The records »
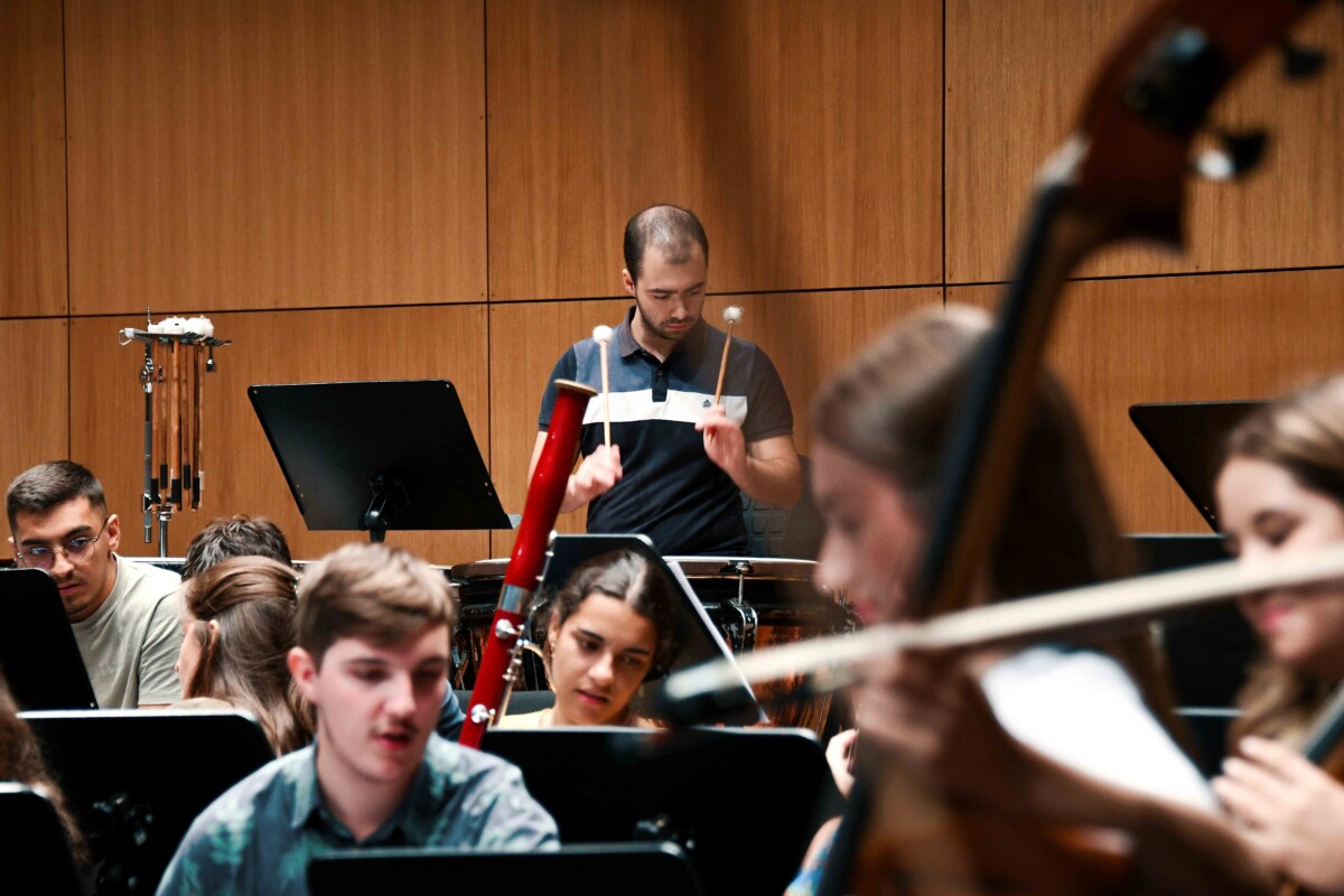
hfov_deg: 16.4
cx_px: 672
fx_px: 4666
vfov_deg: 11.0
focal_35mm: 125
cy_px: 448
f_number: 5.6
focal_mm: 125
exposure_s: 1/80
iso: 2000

==

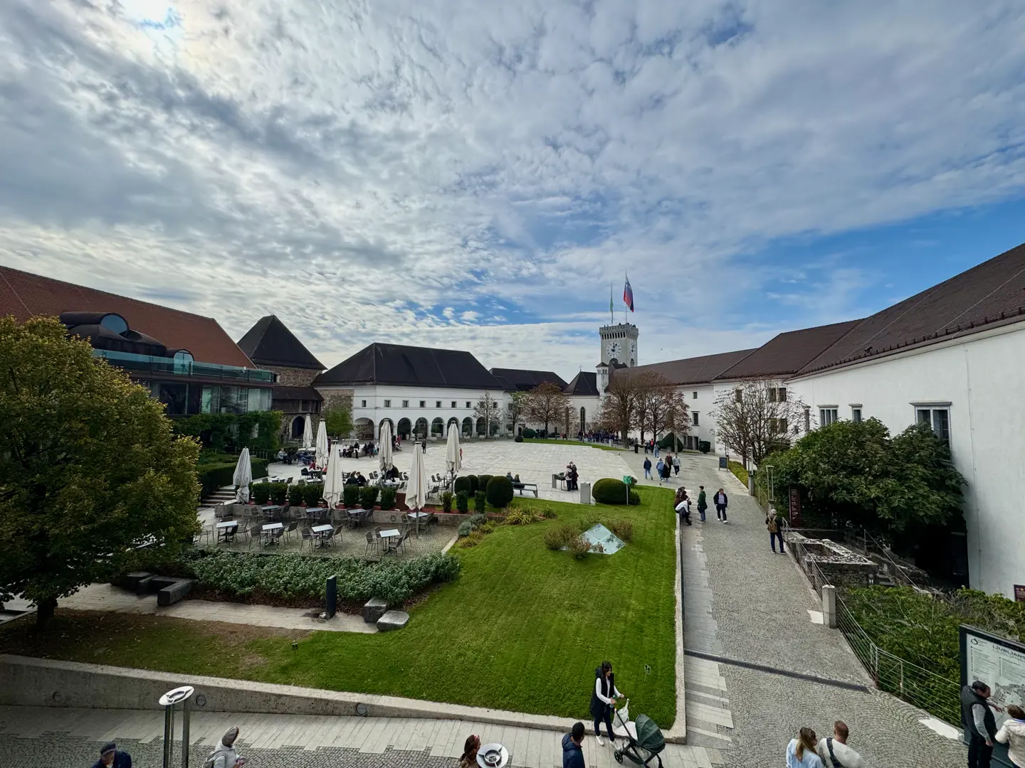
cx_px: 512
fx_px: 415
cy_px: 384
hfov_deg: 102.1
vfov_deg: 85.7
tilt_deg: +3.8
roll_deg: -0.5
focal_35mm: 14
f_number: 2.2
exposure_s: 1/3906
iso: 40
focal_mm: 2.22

==

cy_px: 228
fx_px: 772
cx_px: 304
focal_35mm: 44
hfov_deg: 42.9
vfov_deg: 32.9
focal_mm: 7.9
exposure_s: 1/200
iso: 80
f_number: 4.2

The task » From the records above, print only the lines between the one holding "hfov_deg: 42.9" and the one holding "f_number: 4.2", inclusive, exactly as they stand.

Reply »
hfov_deg: 42.9
vfov_deg: 32.9
focal_mm: 7.9
exposure_s: 1/200
iso: 80
f_number: 4.2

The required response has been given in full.